A faculty advisor at Iowa State, Tom Baas, connected Fix to two different graduate degree programs in swine breeding and genetics, including CALS’ program in the Department of Animal Science.
When North Carolina Became A Home
Fix chose NC State CALS for the good weather, its proximity to downtown Raleigh, and the unique feel on campus, including the brickyard. He also got along well with his advisor, Todd See, department head and professor in the Department of Animal Science.
“I just was really, really fortunate in a lot of ways at NC State,” says Fix. “My advisor, Dr. Todd See, was really involved with youth education, as well as just in the swine industry in general. I also had a roommate, who was working for Elanco at the time, and he got me connected to a lot of the industry just through his job and through the interactions he had.”
“I felt very connected to the North Carolina youth agriculture,” says Fix.
He also received support from other faculty members and families he met. The constant support and meaningful relationships he developed, along with the top-tier educational opportunities, led Fix to the decision to also pursue his doctorate at NC State.
“I felt very connected to the North Carolina youth agriculture,” Fix shares. “There were a lot of relationships I didn’t want to leave.”
Fix’s Return to the Midwest
After earning his doctorate and gaining lots of exposure to the swine industry at Smithfield, PIC and Elanco, Fix moved to Indiana for three years to work for the National Swine Registry, which is a position he was recruited for by his judging coach at Iowa State, Clint Schwab. Then, in 2013, he moved back to Garner, North Carolina, and worked for Smithfield full-time for two and a half years, before moving back to Iowa for his wife’s career in the swine industry.
“I got an understanding of how much I liked building relationships with people, including customers, potential customers and the industry. I enjoyed the connectedness of everything,” Fix shares.
He then moved to Illinois when he was offered a position as director of genetics at The Maschhoffs, one of the largest family owned swine producers in the United States. Once again, Schwab came into play, as he recruited Fix to work for him at The Maschhoffs.
When The Maschhoffs launched their internal genetic program, Acuity, externally, Fix was offered his current position to oversee the technical, data analysis and sales teams. He recently relocated back to his hometown in Iowa, to continue his career with Acuity.
A Lasting Impact
Fix is grateful for everyone he’s met so far, and these relationships continue to drive his motivation, both professionally and personally.

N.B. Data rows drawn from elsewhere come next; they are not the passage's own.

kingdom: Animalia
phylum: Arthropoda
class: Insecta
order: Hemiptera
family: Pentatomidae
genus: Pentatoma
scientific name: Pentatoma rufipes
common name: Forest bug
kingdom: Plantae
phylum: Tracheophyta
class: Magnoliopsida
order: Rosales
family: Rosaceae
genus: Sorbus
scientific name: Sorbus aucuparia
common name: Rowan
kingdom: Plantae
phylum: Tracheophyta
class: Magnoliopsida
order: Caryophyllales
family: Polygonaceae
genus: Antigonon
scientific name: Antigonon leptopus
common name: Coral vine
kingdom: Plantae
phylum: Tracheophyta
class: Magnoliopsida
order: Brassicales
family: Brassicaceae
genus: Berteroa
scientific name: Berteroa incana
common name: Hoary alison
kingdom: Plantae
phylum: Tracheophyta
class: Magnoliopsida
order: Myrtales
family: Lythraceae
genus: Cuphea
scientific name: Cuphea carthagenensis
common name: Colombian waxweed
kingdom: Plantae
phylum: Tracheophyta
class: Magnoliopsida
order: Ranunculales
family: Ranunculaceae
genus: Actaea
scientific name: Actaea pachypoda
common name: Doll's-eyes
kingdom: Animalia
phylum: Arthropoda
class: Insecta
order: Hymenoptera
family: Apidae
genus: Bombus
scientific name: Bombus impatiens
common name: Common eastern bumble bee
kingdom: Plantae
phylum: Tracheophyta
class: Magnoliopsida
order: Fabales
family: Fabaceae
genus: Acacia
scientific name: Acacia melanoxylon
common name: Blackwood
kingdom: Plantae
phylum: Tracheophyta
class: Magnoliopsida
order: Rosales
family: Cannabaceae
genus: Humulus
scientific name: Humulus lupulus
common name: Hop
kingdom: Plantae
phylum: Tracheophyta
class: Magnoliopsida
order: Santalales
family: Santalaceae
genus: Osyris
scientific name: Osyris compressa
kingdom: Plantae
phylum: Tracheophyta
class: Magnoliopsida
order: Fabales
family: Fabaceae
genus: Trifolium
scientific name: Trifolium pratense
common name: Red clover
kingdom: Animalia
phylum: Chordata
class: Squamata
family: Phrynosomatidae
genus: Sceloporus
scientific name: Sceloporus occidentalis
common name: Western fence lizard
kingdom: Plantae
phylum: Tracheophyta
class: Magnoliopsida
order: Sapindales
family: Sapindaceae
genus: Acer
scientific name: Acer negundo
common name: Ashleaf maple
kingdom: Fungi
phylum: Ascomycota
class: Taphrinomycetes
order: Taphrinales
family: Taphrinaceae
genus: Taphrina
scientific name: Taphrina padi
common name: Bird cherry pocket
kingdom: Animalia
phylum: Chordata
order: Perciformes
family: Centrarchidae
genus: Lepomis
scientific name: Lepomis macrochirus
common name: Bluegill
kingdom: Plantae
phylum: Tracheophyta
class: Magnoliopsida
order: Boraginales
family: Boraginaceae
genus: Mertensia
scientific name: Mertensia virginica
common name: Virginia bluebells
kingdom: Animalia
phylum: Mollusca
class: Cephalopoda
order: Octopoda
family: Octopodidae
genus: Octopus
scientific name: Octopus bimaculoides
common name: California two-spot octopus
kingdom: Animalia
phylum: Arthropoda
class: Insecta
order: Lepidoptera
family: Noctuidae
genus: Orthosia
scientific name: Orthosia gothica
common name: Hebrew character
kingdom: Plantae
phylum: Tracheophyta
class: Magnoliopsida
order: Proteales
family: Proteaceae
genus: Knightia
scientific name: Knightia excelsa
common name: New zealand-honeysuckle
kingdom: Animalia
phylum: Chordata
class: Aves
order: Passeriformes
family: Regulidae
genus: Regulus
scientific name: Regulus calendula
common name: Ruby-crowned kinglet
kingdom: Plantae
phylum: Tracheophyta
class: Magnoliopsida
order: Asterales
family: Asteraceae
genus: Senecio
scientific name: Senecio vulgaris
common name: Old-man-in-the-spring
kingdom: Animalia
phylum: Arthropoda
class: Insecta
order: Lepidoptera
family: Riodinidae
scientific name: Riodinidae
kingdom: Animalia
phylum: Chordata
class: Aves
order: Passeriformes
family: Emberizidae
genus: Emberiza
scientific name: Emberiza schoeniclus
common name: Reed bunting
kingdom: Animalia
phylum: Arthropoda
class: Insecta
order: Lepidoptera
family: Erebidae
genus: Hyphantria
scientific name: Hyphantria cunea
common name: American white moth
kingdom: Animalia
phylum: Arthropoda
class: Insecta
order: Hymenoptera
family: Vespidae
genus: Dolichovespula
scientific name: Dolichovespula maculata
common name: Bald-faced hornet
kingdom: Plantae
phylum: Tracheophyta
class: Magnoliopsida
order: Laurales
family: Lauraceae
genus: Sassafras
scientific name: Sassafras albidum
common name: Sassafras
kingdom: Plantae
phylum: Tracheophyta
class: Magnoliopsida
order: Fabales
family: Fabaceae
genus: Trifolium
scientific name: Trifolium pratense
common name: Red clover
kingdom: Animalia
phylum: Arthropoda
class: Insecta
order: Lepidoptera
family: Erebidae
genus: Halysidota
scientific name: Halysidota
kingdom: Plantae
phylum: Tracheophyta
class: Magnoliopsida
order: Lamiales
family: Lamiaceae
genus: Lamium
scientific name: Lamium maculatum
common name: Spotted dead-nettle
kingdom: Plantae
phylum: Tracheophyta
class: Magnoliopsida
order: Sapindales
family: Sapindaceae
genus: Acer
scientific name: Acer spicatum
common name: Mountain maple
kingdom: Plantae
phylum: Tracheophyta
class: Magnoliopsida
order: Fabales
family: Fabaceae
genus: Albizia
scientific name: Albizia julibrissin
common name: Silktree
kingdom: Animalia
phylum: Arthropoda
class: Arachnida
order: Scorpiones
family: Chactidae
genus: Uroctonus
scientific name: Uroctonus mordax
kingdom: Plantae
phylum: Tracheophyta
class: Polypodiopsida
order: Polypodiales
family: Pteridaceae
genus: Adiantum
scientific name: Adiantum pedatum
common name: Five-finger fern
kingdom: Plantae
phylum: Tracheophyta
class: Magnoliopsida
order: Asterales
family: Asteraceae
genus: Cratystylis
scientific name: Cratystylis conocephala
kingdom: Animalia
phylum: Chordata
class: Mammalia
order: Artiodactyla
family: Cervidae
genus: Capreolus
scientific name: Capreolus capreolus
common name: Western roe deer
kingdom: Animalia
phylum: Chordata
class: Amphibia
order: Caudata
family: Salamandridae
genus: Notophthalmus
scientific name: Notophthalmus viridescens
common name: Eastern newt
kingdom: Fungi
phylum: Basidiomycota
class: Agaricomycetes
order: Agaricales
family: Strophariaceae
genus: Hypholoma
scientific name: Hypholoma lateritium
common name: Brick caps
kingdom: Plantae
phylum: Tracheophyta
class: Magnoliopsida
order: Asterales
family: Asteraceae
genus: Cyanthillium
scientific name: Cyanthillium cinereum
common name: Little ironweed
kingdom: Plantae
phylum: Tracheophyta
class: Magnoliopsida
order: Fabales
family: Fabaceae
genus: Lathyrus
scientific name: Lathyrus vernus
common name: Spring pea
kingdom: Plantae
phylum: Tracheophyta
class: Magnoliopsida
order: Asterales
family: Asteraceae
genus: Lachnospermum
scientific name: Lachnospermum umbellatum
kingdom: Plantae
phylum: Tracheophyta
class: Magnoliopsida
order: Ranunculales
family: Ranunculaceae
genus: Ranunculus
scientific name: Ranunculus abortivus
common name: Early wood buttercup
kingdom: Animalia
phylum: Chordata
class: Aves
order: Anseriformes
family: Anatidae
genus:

“I often think about what I want my legacy to be; it starts with my daughters (Etta and our one on the way). If I am able to contribute to my daughters and support their path in life and whatever they want it to be, that’s a big driver,” shares Fix. “It is ultimately all about the relationships. The achievements, the house, cars — all that’s great and I’m far more blessed than I ever thought I would be, but that’s not what it is about. It’s the people I get to work with, from my mentors to my team to customers to people in agriculture. Those interactions and relationships I have developed are what drives me most.”